Een Global Green New Deal zou ook vereisen dat het huidige handels- en investeringsbeleid zou veranderen. Dat bevoordeelt nu transnationale ondernemingen, waardoor de ongelijkheid de afgelopen 4 decennia alsmaar is toegenomen. Het zou de afschaffing of verandering van verschillende ‘free trade agreements’ én van de ‘ontwikkelingsagenda’ van de WTO vereisen en het zou patenten op vaccins of behandelingen van Covid-19 verzachten of afschaffen.
Hoe dat te bereiken? Het mandaat voor UNCTAD
Dit zou de opdracht voor UNCTAD voor de komende 4 jaar moeten zijn. Jammer genoeg heeft de EU delegatie het afgelopen jaar elke gelegenheid aangegrepen om verandering van het huidige systeem te voorkomen. Het huidige economisch, financiële en schulden regime (met inbegrip van illegale financiële routes, belastingparadijzen etc.) is volgens de EU functioneel en werkbaar. Jammer genoeg verliet de secretaris -generaal van de UNCTAD in maart de organisatie en werd opgevolgd door een plaatsvervangende secretaris generaal uit België die weinig steun bood aan de G77 en China. Hij blokkeerde ook de inbreng van maatschappelijke organisaties (cso’s). Maar die kwamen toch in actie en hebben hun visie ingebracht, bij monde van de ICSFG, (International Civil Society Facilitation Group). Zij namen ook contact op met de lidstaten van de UNCTAD en stuurden brieven aan de Europese Commissie en het Europees Parlement. Bekende economen zoals Jeffrey Sachs en Mark Weisbrot stuurden een brief over de illegale pressie door machtige staten.
De Civil Society Declaration for UNCTAD XV is een blauwdruk voor een veel sterkere UNCTAD, maar deze werd niet aangenomen.
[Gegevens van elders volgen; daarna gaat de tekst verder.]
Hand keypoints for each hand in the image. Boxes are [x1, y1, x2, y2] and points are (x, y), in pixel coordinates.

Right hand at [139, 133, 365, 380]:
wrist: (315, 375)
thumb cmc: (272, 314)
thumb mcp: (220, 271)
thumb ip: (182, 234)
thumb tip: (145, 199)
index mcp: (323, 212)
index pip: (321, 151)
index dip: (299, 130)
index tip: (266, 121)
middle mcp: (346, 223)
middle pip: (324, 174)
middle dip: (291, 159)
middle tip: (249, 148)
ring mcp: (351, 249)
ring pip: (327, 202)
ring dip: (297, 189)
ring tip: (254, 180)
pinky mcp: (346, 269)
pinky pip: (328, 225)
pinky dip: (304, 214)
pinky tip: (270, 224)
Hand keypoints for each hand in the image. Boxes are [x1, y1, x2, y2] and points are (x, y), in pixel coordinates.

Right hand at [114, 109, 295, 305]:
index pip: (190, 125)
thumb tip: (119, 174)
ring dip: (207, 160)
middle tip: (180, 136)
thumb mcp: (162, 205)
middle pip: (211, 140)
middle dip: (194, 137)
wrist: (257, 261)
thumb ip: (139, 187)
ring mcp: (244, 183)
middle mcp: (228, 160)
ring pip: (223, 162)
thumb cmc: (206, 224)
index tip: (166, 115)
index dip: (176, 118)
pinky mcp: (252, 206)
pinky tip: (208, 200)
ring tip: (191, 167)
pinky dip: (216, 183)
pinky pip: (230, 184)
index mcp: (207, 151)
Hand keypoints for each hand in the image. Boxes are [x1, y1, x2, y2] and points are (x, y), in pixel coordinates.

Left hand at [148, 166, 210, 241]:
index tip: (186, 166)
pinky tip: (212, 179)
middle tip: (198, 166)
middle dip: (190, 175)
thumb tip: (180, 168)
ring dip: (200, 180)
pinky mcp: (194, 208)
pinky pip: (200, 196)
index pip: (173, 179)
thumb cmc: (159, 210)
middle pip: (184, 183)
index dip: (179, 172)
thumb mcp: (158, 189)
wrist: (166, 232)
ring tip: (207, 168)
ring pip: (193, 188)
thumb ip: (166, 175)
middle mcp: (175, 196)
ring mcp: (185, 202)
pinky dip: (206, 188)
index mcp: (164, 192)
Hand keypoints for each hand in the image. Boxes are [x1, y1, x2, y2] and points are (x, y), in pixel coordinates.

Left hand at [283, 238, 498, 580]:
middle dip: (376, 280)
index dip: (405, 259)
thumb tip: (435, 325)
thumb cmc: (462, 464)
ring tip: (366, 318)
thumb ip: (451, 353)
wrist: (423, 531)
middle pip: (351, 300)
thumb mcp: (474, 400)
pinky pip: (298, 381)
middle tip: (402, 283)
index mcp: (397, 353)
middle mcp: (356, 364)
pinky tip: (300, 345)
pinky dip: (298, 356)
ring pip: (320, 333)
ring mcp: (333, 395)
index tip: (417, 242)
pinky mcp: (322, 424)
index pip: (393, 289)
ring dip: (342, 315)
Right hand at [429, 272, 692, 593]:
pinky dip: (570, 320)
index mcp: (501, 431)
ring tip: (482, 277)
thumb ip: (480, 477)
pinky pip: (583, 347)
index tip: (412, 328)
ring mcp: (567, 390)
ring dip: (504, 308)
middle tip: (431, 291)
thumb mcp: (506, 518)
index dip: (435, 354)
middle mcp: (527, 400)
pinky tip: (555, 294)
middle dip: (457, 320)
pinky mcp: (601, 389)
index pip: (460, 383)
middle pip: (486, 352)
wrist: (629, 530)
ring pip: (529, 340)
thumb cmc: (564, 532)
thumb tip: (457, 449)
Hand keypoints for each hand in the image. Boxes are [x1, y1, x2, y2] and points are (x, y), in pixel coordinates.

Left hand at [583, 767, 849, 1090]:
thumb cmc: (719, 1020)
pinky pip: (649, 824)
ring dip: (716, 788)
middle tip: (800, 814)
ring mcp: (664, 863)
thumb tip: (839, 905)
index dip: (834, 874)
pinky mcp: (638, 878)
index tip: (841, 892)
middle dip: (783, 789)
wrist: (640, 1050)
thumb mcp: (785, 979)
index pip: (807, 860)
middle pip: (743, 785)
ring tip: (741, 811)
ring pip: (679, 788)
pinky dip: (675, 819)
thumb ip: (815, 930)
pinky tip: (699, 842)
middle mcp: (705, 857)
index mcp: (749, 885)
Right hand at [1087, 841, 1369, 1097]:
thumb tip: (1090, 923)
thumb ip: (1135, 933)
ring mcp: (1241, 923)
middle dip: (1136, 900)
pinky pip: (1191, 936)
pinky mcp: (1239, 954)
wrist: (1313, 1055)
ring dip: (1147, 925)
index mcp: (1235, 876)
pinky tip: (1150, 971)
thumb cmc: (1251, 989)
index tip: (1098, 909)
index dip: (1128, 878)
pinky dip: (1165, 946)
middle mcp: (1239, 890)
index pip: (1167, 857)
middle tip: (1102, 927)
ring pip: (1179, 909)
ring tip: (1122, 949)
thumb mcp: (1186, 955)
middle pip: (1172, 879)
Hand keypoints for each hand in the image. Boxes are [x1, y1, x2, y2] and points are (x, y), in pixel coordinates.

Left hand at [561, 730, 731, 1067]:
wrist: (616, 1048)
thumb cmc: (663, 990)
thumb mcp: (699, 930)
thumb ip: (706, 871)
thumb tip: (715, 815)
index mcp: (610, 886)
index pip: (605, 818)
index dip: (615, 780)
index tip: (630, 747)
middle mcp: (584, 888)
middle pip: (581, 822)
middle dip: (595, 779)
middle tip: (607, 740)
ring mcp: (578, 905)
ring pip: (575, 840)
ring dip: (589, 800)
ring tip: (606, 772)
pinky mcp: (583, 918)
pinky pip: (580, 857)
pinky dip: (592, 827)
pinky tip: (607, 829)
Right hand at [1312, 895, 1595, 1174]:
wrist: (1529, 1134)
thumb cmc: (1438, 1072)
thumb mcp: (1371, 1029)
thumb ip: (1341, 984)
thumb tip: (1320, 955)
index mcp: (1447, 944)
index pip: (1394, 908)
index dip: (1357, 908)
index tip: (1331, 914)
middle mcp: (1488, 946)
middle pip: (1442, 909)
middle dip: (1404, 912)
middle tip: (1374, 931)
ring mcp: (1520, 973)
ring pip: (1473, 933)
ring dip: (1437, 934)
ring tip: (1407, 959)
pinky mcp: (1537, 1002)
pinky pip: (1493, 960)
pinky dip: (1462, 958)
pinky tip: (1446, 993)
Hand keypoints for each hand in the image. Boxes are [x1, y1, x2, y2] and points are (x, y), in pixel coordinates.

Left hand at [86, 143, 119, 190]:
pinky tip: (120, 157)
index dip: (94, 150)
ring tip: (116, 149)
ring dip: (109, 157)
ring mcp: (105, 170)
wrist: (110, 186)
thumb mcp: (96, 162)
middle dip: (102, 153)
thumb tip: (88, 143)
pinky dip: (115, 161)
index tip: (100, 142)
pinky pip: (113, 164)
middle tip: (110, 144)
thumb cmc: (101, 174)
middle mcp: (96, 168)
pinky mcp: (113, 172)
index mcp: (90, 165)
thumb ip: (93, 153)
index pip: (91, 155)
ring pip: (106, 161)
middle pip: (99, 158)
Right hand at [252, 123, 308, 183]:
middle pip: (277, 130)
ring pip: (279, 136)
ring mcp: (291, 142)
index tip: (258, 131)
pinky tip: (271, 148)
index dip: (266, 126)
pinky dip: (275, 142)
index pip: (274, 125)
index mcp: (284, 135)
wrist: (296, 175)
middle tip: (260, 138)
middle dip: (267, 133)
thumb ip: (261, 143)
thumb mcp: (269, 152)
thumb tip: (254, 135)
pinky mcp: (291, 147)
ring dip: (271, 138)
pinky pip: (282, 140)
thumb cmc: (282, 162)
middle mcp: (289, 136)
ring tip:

Dankzij het vele werk verzet door de G77 en China werd in de slotverklaring van UNCTAD 15 ( The Bridgeetown Covenant) in elk geval wel het mandaat van UNCTAD gehandhaafd betreffende belangrijke onderwerpen zoals schulden, IFFs (Illicit Financial Flows, illegale geldstromen) en belastingen, welke essentieel zullen zijn willen de ontwikkelingslanden herstellen van de economische crisis veroorzaakt door de pandemie.
Nu verder
De nieuwe secretaris-generaal, Rebecca Grynspan, is zich in elk geval bewust van de belangrijkste issues voor ontwikkelingslanden: SDRs = specialee rechten opgeld van het IMF, schuldenherziening, illegale geldstromen zoals bekend uit de Pandora Papers, en het werk aan Trade en Technology. Zij en haar staf zullen hier invulling aan moeten geven. Zij lijkt ook ontvankelijk voor de bijdrages van de civil society zodat hun kennis en ervaring beschikbaar kunnen komen voor de UNCTAD.